## SELECTED EXCERPT
==========

That was exactly what All Black coach Steve Hansen wanted to see. Luatua is an athlete of extreme interest to the All Blacks. There's 1.96m and 114kg of him for a start. He's a blindside in a lock's body and his aerial game is a critical offering.

The All Blacks' best half of rugby this year was in Hamilton when Read supplied endless possession off the top of the lineout. That illustrated not only how much the All Blacks had missed Read, but also how important the lineout has become in their arsenal.

And that's largely why an in-form Luatua will be hard for the All Blacks to resist. He can sit on the bench and provide reassurance that the lineout will be effective for 80 minutes. He can also be considered loose forward and lock cover and, above all else, as he showed last year, he can make a contribution at this level.

Luatua is both creative and destructive when he's unleashed in the wider reaches. The problem throughout the first half of this year was that he wasn't able to get out to the touchline and play where he's most effective.

"I guess you could simplify it all by saying I wasn't fit enough," he says. "I had a lot of desire and intent, but it came down to me being able to carry that out.

==========

## DATA EXTRACT
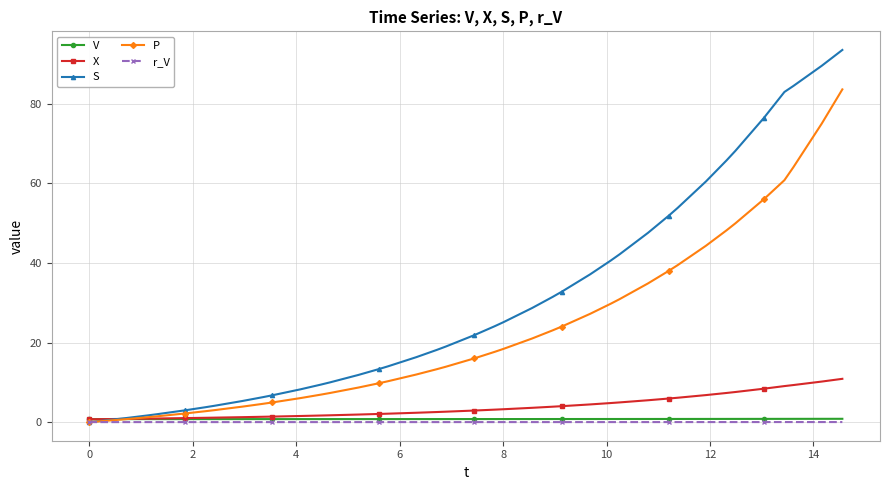

How many times do V and X cross each other?

1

==========

## WHAT YOU NEED TO DO
A: Say whether each statement agrees with the article on Luatua, answering yes or no and quoting the words of the article that decide it: (i) Luatua weighs 114kg. (ii) The All Blacks played their best half of rugby this year in Hamilton. (iii) Luatua says he lacked desire during the first half of the year.
B: From the article on Luatua, copy the passage that begins at the words "The All Blacks'" and stops after "he's most effective.".
C: Write what follows the last sentence of the article on Luatua.

## RESULTS OF THE TASKS
A:
(i) Yes: "There's 1.96m and 114kg of him for a start."
(ii) Yes: "The All Blacks' best half of rugby this year was in Hamilton"
(iii) No: "I had a lot of desire and intent, but it came down to me being able to carry that out."

B:
The All Blacks' best half of rugby this year was in Hamilton when Read supplied endless possession off the top of the lineout. That illustrated not only how much the All Blacks had missed Read, but also how important the lineout has become in their arsenal.

And that's largely why an in-form Luatua will be hard for the All Blacks to resist. He can sit on the bench and provide reassurance that the lineout will be effective for 80 minutes. He can also be considered loose forward and lock cover and, above all else, as he showed last year, he can make a contribution at this level.

Luatua is both creative and destructive when he's unleashed in the wider reaches. The problem throughout the first half of this year was that he wasn't able to get out to the touchline and play where he's most effective.

C:
"I thought I had worked pretty hard but it was apparent that, when I came back after January, I hadn't."

Luatua, like a few first-year All Blacks, struggled with coming back from tour in early December last year, missing most of the Blues pre-season and then trying to integrate into the team only a few weeks before the first game.

That phenomenon is dubbed Second Season Syndrome and it usually has the unwelcome side-effect of the sufferer becoming the Forgotten Man.

Having felt the pain of rejection and the frustration it brings, Luatua is hopeful the last five months of 2014 will look remarkably different to the first five.

"Hopefully I can make it back to the All Blacks," he says. "But if not, then I'd be pretty excited about playing for Auckland doing what I can there to force my way back for the end-of-year tour."